Liberals sometimes argue that their preferred approach to family life reduces the need for abortion. In reality, it may depend on abortion to succeed. The teen pregnancy rate in blue Connecticut, for instance, is roughly identical to the teen pregnancy rate in red Montana. But in Connecticut, those pregnancies are half as likely to be carried to term. Over all, the abortion rate is twice as high in New York as in Texas and three times as high in Massachusetts as in Utah.
So it isn’t just contraception that delays childbearing in liberal states, and it isn’t just a foolish devotion to abstinence education that leads to teen births and hasty marriages in conservative America. It’s also a matter of how plausible an option abortion seems, both morally and practically, depending on who and where you are.
Whether it’s attainable for most Americans or not, the “blue family” model clearly works: it leads to marital success and material prosperity, and it’s well suited to our mobile, globalized society.
By comparison, the “red family” model can look dysfunctional — an uneasy mix of rigor and permissiveness, whose ideals don’t always match up with the facts of contemporary life.
But it reflects something else as well: an attempt, however compromised, to navigate post-sexual revolution America without relying on abortion.

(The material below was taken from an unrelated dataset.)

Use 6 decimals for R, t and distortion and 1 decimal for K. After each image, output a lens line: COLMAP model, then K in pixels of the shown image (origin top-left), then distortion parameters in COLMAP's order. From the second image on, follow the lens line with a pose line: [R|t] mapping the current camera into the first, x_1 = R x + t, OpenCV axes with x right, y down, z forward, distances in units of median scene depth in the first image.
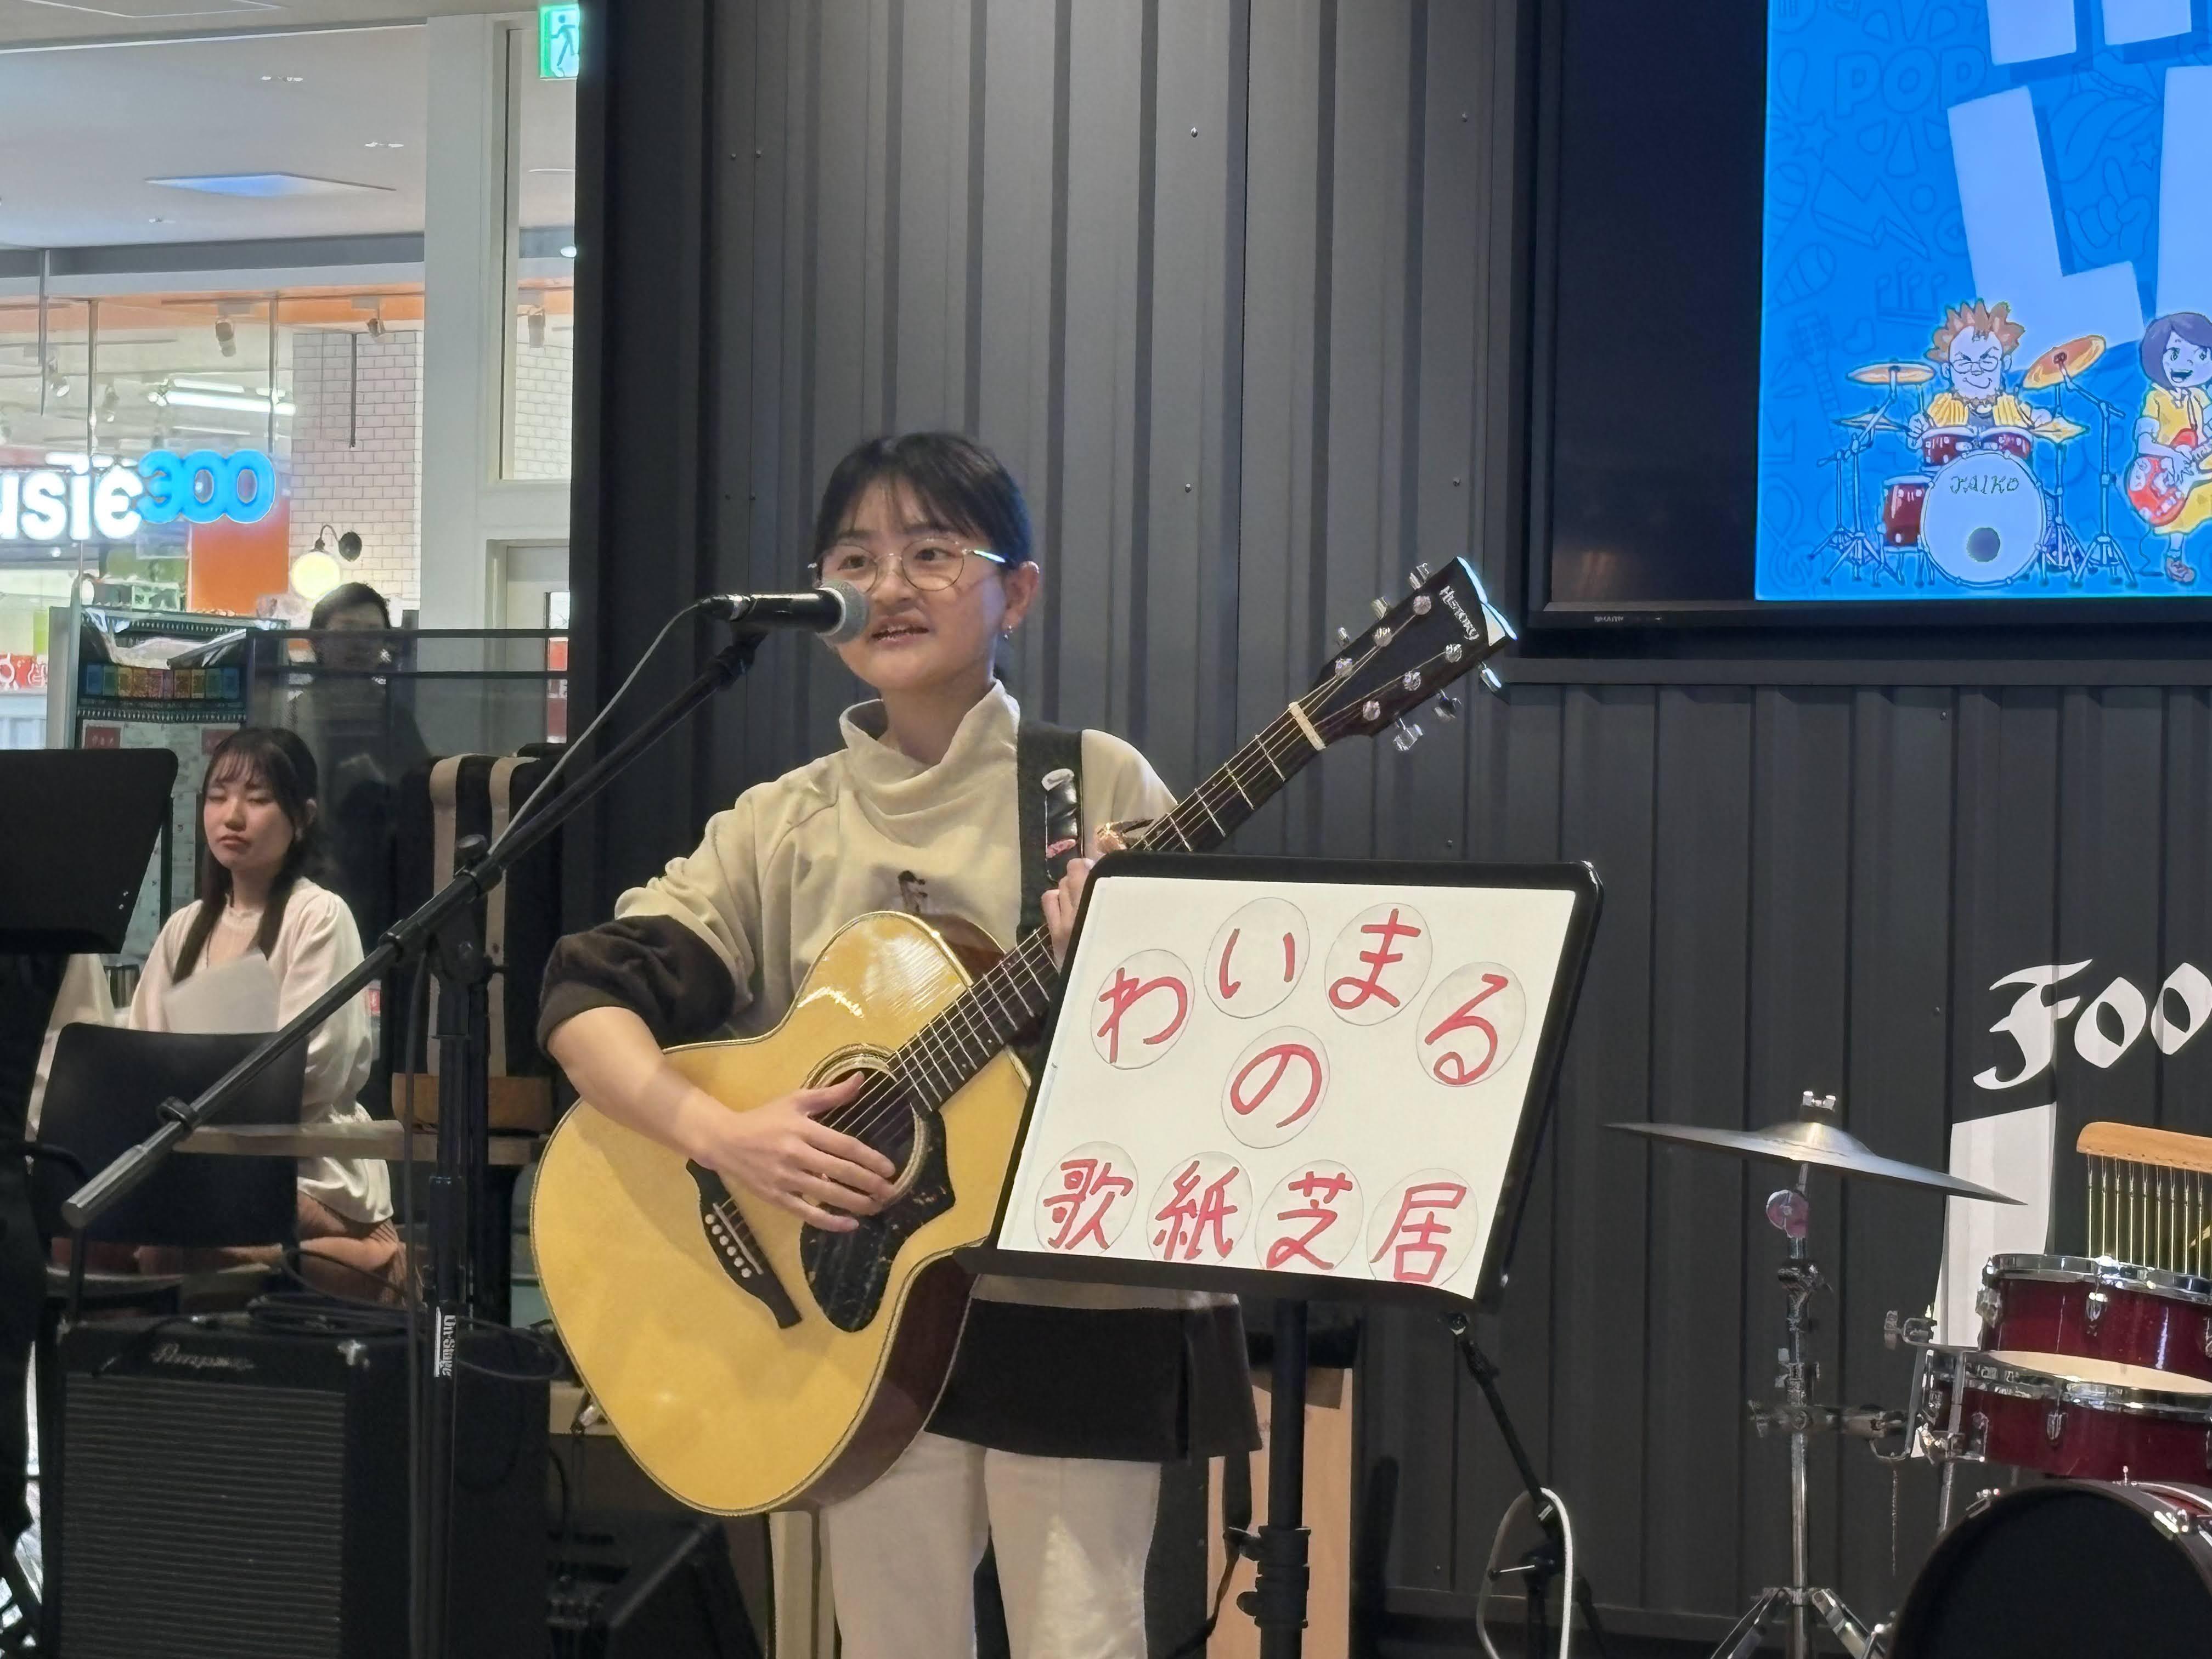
lens RADIAL K [[6881.1, 0, 1107.4], [0, 6881.1, 827.1], [0, 0, 1]] dist [0.098675, 0.000000]
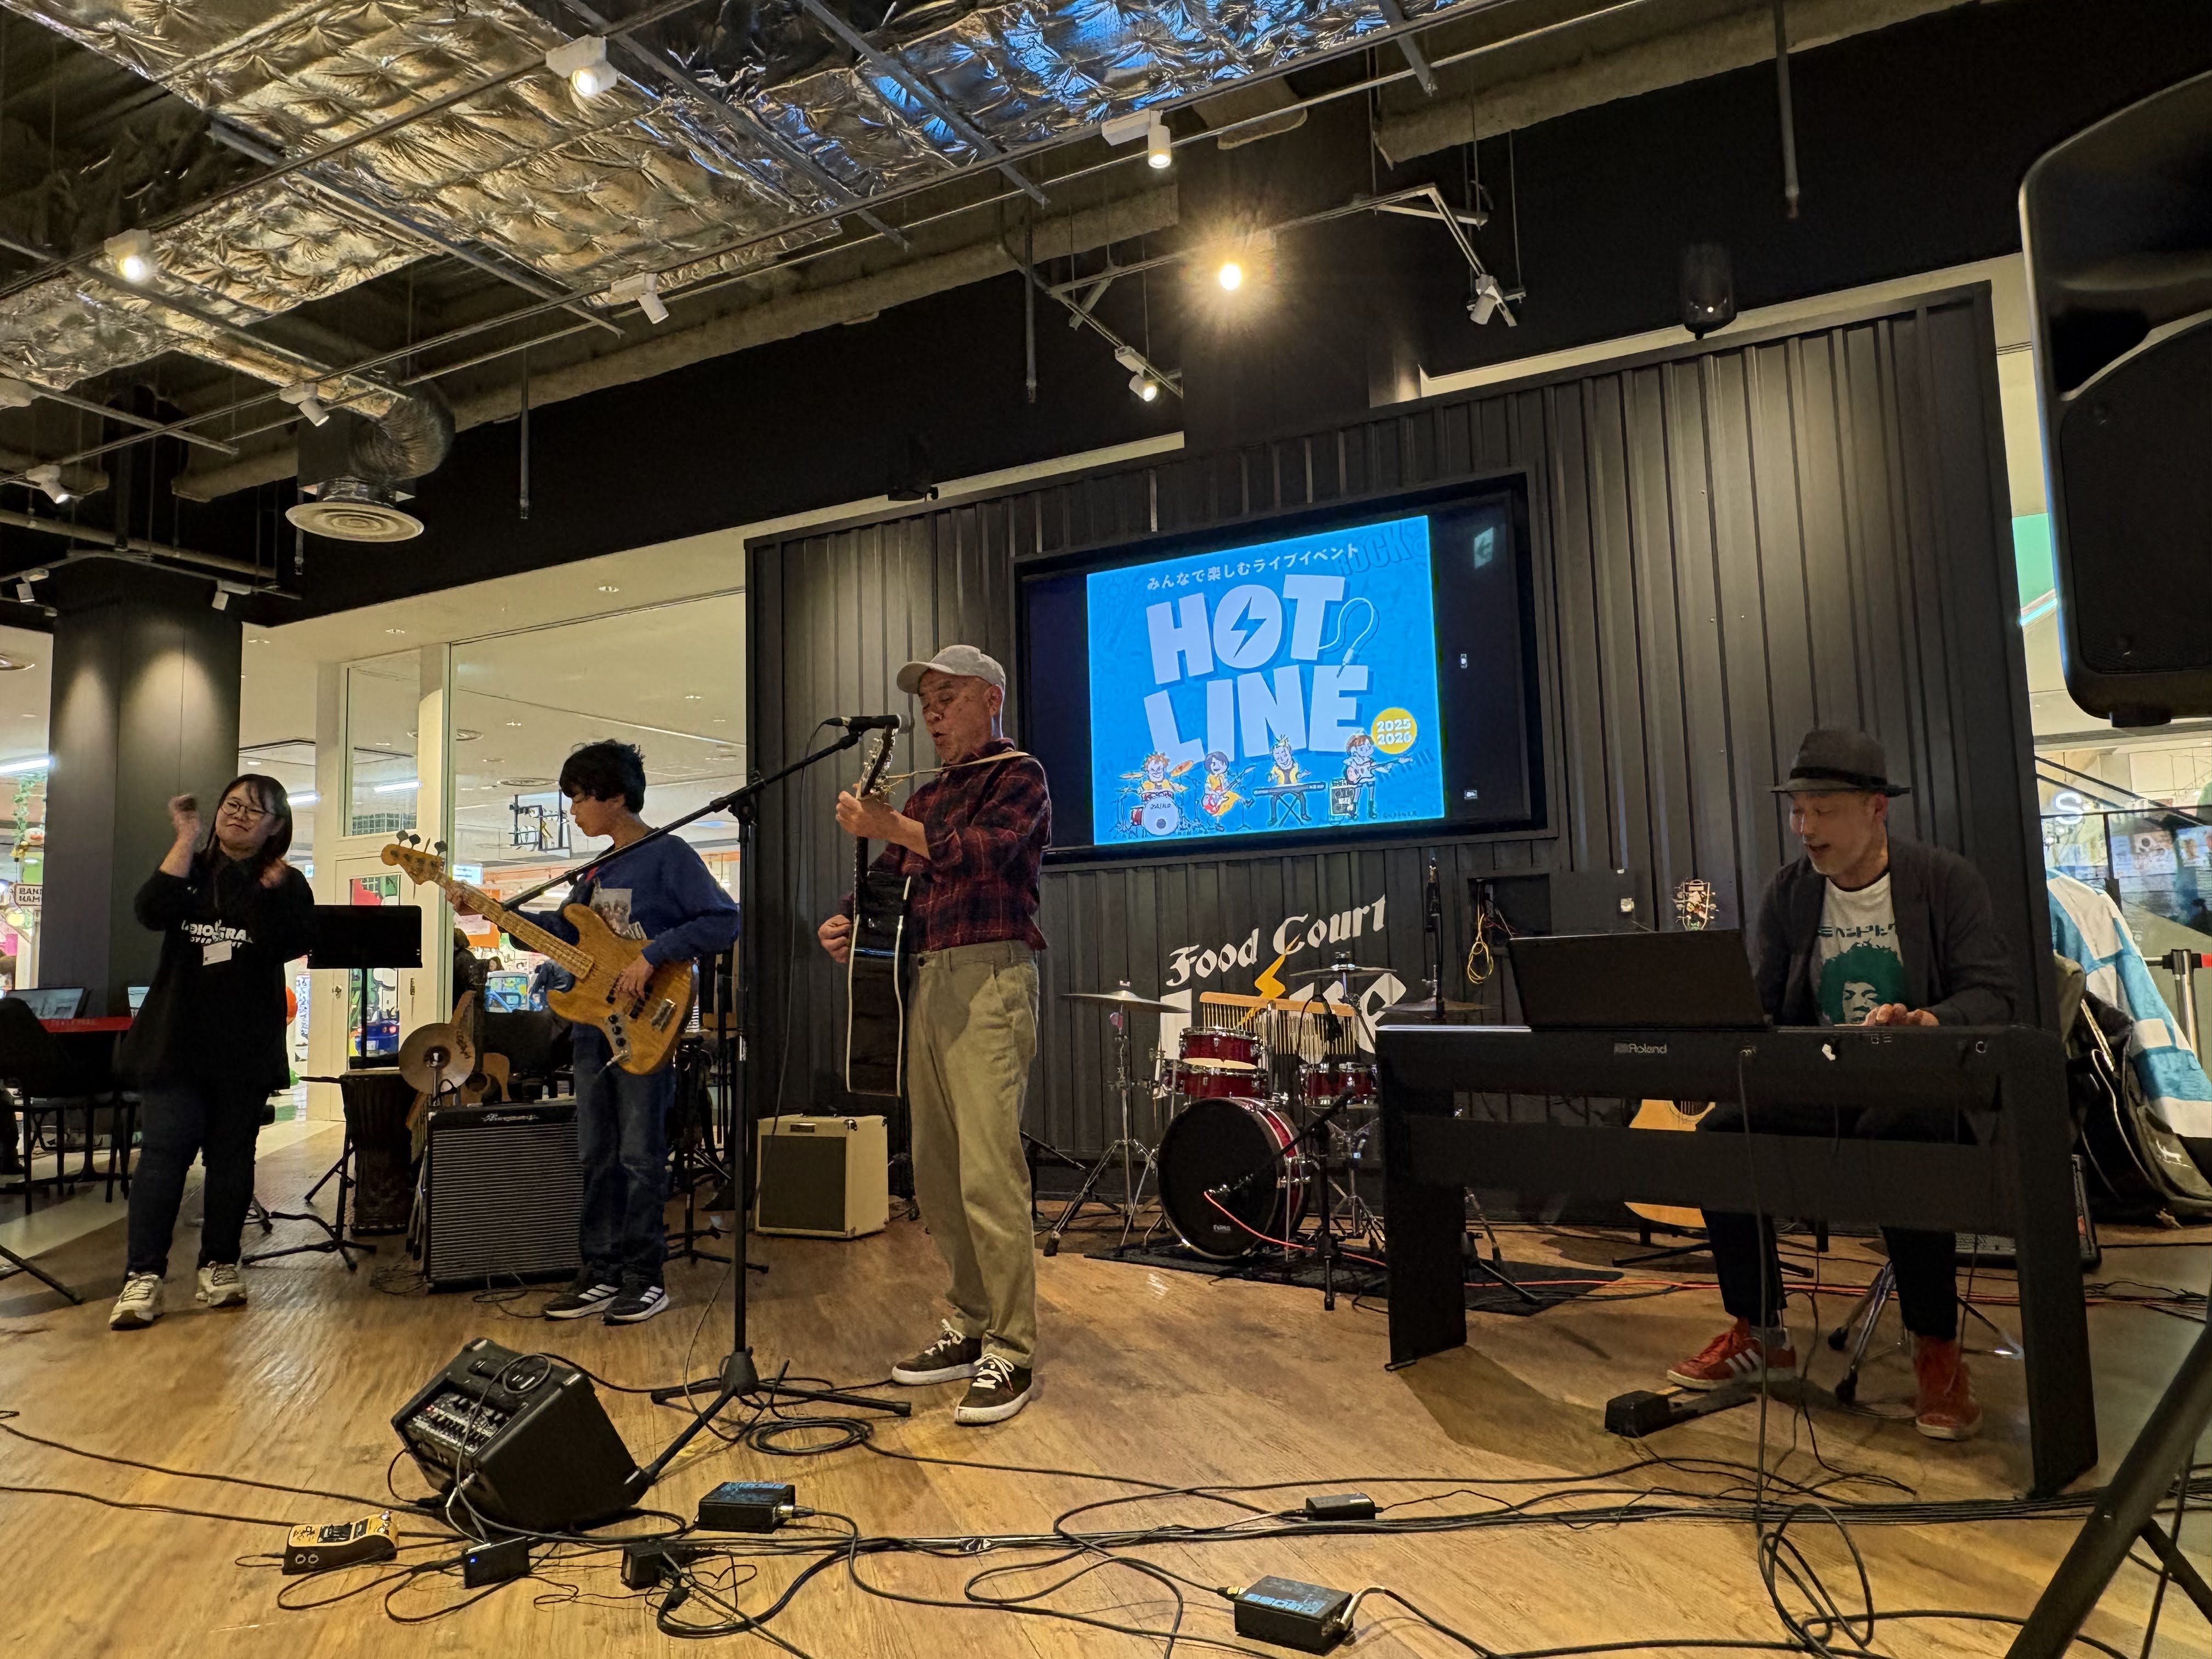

On additional point which Douthat does not draw out is that the high divorce rates in red states are closely related to the fact that marriage continues to be fairly common in these states. For instance, the Massachusetts divorce rate has hovered around a low 2.2 from 1990 through 2007, while Alabama had a divorce rate of 6.1 in 1990 which was still 4.6 (more than twice MA's rate) in 2007. However the marriage rate in Massachusetts was 7.9 in 1990 and declined to 5.9 by 2007, while Alabama's marriage rate only declined from 10.6 to 9.0 during the same time period. Obviously, if yo never get married int he first place, you can't get divorced. The fact that increasing numbers of Massachussets residents are simply not getting married does not necessarily speak to the strength of the "blue state" approach to marriage. [source data]
1 comment:
A lot of liberal commentators would never, ever, say anything about "the strength of the blue state model of families", because they don't necessarily believe that nuclear families are a higher ideal than other styles of living. But the point that they all make is regarding"the weakness of the red state model of families."